Given text:
===============

It seems, then, that we can make the problem go away - and completely answer
Gord's question that started this thread - by specifying that the result of an
out-of-range access on a 2-state packed object is a 2-state '0. That's
compatible with the de facto behaviour of three major tools, with the exception
of one rather obscure corner case (the tool that treats statically-known
out-of-range accesses differently). It would be a straightforward update of the
text in 11.5.
Any strong objections?
One final wrinkle: Suppose I do an invalid part-select that overlaps the valid
range. Should the entire result be '0/'x, as the LRM suggests? Or should the
bits that are within range be given their "correct" value, as if they had been
picked one-by-one using a 'for' loop? Example:
logic [7:0] B = 'h55;
logic [7:0] Slice = B[11:4]; // Should Slice be 8'hx5 or 8'hxx?

===============

Set problem 1:
According to the discussion of out-of-range accesses, what should an out-of-range access on a 2-state packed object return?

===============

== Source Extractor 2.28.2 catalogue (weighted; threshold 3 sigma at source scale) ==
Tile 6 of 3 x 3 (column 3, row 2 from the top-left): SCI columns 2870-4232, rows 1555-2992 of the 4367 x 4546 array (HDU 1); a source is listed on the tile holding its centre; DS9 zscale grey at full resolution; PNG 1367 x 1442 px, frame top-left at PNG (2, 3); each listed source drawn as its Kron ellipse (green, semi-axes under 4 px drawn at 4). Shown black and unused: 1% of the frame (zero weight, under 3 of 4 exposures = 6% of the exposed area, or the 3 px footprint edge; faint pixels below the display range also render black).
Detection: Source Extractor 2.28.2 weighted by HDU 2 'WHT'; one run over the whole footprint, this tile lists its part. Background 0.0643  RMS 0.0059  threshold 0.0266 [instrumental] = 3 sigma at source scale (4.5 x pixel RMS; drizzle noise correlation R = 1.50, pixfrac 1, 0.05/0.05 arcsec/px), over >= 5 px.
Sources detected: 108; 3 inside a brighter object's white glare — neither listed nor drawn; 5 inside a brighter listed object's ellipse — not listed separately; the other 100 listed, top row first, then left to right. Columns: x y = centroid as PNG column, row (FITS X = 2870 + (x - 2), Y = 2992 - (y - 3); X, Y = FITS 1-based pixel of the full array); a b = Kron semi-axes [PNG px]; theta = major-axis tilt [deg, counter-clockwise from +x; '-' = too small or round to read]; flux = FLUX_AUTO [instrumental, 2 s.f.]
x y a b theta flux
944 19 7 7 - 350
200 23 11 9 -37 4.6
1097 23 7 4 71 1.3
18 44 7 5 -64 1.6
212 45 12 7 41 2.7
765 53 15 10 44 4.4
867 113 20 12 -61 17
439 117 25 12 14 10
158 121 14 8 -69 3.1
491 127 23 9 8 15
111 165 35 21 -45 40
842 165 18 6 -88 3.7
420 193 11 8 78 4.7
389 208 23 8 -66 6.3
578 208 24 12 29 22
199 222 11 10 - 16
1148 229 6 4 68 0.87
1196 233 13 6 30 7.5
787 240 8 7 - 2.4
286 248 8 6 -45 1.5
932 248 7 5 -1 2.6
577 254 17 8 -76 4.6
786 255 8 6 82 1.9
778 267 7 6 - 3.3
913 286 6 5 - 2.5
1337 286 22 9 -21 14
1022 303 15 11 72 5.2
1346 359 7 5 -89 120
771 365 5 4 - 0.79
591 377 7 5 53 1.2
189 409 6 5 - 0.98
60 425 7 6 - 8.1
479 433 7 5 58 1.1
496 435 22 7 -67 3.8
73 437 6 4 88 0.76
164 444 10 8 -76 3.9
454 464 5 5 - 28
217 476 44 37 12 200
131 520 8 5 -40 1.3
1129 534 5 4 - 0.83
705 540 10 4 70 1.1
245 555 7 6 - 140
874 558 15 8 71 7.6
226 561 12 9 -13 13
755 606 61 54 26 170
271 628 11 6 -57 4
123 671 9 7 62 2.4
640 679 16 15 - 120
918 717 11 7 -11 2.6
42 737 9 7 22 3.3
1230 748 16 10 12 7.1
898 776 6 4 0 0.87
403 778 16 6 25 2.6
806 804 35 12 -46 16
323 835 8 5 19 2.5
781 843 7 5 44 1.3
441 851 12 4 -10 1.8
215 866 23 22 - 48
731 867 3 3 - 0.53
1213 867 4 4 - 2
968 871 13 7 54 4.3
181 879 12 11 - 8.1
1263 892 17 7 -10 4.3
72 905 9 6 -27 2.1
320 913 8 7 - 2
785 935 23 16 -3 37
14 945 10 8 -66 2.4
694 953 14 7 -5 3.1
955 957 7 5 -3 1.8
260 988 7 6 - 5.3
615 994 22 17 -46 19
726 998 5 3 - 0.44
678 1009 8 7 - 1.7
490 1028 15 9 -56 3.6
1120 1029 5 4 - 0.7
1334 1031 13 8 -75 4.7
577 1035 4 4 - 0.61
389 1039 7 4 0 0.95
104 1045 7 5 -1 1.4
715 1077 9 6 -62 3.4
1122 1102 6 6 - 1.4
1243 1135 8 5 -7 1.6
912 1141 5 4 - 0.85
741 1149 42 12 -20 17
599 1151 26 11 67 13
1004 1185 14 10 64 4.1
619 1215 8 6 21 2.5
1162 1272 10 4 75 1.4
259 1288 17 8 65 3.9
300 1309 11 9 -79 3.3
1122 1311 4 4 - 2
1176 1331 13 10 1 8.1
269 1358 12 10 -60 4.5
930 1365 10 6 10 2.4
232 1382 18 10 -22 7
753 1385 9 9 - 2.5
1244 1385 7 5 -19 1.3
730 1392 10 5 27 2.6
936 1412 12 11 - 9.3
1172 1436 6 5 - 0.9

===============

Set problem 2:
For the stretch of rows from the first row through the line containing "Tile 6 of 3", change "catalogue" to "catalog" and give back only those lines, with everything else unchanged.

Written response 1:
A 2-state '0.

Written response 2:
== Source Extractor 2.28.2 catalog (weighted; threshold 3 sigma at source scale) ==
Tile 6 of 3 x 3 (column 3, row 2 from the top-left): SCI columns 2870-4232, rows 1555-2992 of the 4367 x 4546 array (HDU 1); a source is listed on the tile holding its centre; DS9 zscale grey at full resolution; PNG 1367 x 1442 px, frame top-left at PNG (2, 3); each listed source drawn as its Kron ellipse (green, semi-axes under 4 px drawn at 4). Shown black and unused: 1% of the frame (zero weight, under 3 of 4 exposures = 6% of the exposed area, or the 3 px footprint edge; faint pixels below the display range also render black).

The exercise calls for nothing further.